親は転校させるつもりだったらしいが、乙姫先生が説得してくれたということだった。

ぼくたちの小学校は新設校で2クラスしかなかったから、折に触れてはまっちの顔を見ることはあった、廊下ですれ違うとか、窓から体育の授業をしている彼女を見るとか…。

でも、話しかけることはできなかった。

いつのまにか、ぼくたちの噂は広がっていて、何でもぼくたちは不純異性交遊をしたことになっていて、とんでもない不良ということになっていた。

もちろん、そんな中でも乙姫先生は味方をしてくれたが、隣のクラスの岡田先生はどうだかわからない。ぼくの方が隣のクラスに行った方がよかったのかもしれない。

表立って何かということはなかったが、クラスの生徒はよそよそしくなった、ぼくが何かを言っても無視されることが多くなった。
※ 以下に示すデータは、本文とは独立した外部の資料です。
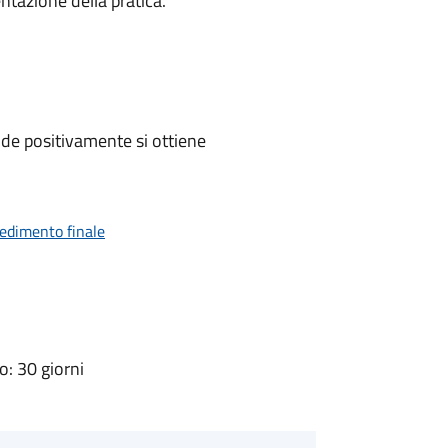
ntazione della pratica.
de positivamente si ottiene
vedimento finale
: 30 giorni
また、離れてぼくのことを見て、何かひそひそ話している女子たちもいた。

もちろん、高村君を始めとして少数の男子生徒は、依然と同じように変わらず接してくれた。特に、高村君はぼくをかばってくれていた。

『ぼくでもこうなんだから、知らないクラスに行ったはまっちはもっと苦しんでいるかも』と思うと、ぼくはいたたまれなかった。
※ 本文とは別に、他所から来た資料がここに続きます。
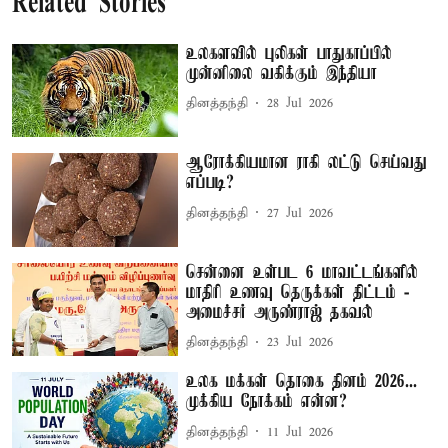
Related Stories
உலகளவில் புலிகள் பாதுகாப்பில்
முன்னிலை வகிக்கும் இந்தியா
தினத்தந்தி
28 Jul 2026
ஆரோக்கியமான ராகி லட்டு செய்வது
எப்படி?
தினத்தந்தி
27 Jul 2026
சென்னை உள்பட 6 மாவட்டங்களில்
மாதிரி உணவு தெருக்கள் திட்டம் -
அமைச்சர் அருண்ராஜ் தகவல்
தினத்தந்தி
23 Jul 2026
உலக மக்கள் தொகை தினம் 2026...
முக்கிய நோக்கம் என்ன?
தினத்தந்தி
11 Jul 2026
彼女を見かけて、他の人に気づかれない僅かな時の間に目が合う時、ぼくは目の表情の中に彼女の言葉を読み取ろうとした。

また、はまっちと他の生徒たちの会話をたまたま聞くことがあると、耳を澄ました。

けれど、ほんとのところはどうなのかわからなかった。

冬になって、乾いた風が吹く晴れた日の掃除の時間、ぼくはひとりで校舎の裏にある飼育小屋の脇のゴミ捨て場に、ゴミの入った十個ぐらいのポリ袋を運んでいた。ひとつひとつがかなり重く、手伝ってくれる人はいなかったので、何回か往復するつもりだった。
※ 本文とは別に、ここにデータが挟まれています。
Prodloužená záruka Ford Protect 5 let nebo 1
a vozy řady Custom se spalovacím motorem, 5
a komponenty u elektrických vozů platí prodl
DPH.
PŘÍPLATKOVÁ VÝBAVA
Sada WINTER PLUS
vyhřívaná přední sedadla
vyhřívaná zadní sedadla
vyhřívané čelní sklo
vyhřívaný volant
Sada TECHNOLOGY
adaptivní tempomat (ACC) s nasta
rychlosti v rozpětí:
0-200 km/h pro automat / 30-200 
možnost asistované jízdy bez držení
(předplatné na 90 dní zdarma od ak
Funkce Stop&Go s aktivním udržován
2回目に行っている時に、ぼくの良く知っているまっすぐな背中が目の前にあった。

「はまっち」

ぼくは小さな声で呼びかけた。

「うえっち」

はまっちも振り返ると子犬の鳴き声のように言った。

ぼくはもう辺りに人がいるかも確かめず、思わず駆け寄って、はまっちの手をとった。指先がとても冷たかった。

「隣のクラスで大丈夫…なの?」

はまっちは一息呼吸をして言った。

「クラスはそれほどでもない」

「家は?」

「…」

はまっちの目から涙があふれた。何もできない自分が苦しかった。

でも、はまっちは涙を指で拭って、言った。

「うえっちは?」

「ぼくは大丈夫。家は厳しくなったけど」

はまっちも手を握り返した。

「何よりつらいのは…」

でもそれ以上言葉が出てこなかった、ぼくも出てこなかった。

ぼくたちはしばらく寒風の中、そのままにしていた。

「もう行かなくちゃ」

はまっちはそう言って走っていった。

ぼくはその背中を見えなくなるまでずっと見つめていた。